Oh, and you get a new patio too.
Could you even find the address? I'm told that Alzheimers plays havoc with the navigation skills
Oooh! Nasty! You didn't say that when I found your front doors! And that took a deal of map reading.
That wasn't a map. That was your varicose veins. Please don't wear shorts again.
 

old_fat_and_hairy

LE
Book Reviewer
Reviews Editor
#19
Legs said:
old_fat_and_hairy said:
Legs said:
old_fat_and_hairy said:
Go out for a pint, and give me the address, leave the door open, and you will have no more worries.
Oh, and you get a new patio too.
Could you even find the address? I'm told that Alzheimers plays havoc with the navigation skills
Oooh! Nasty! You didn't say that when I found your front doors!

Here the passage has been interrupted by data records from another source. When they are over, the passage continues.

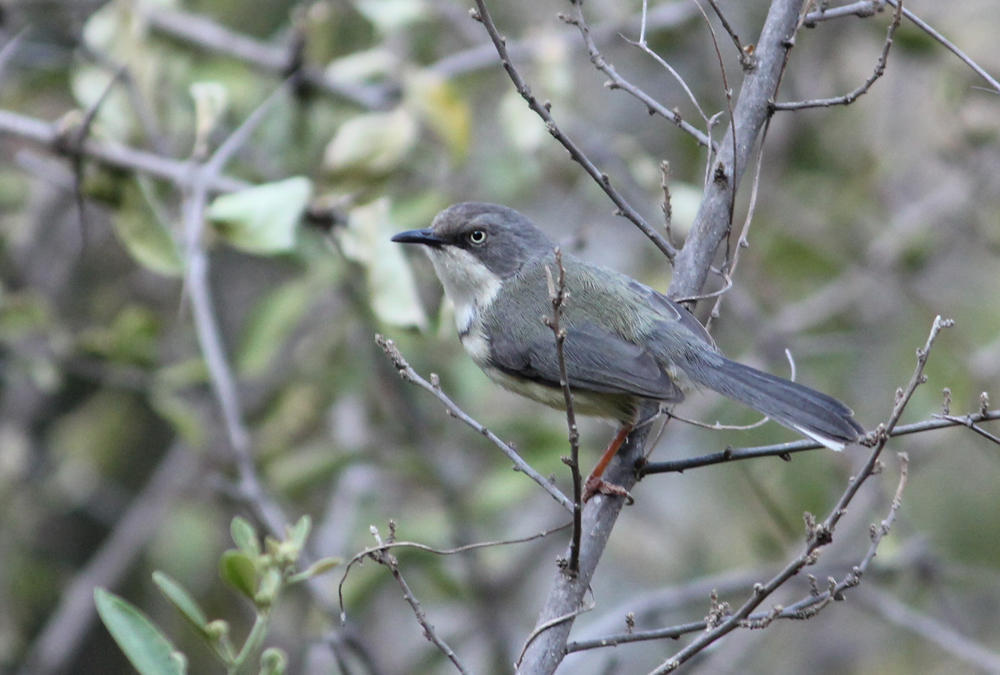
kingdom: Animalia
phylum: Chordata
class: Aves
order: Passeriformes
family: Cisticolidae
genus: Apalis
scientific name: Apalis thoracica
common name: Bar-throated apalis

And that took a deal of map reading.
That wasn't a map. That was your varicose veins. Please don't wear shorts again.
You know how to hurt a man. Fortunately! But there was one vein you rather liked. Several times.
 
#20
any chance of seeing how wet she is -

my missus is always bone dry till show her my credit card maybe you should tells your skint and see how quickly she drys up then.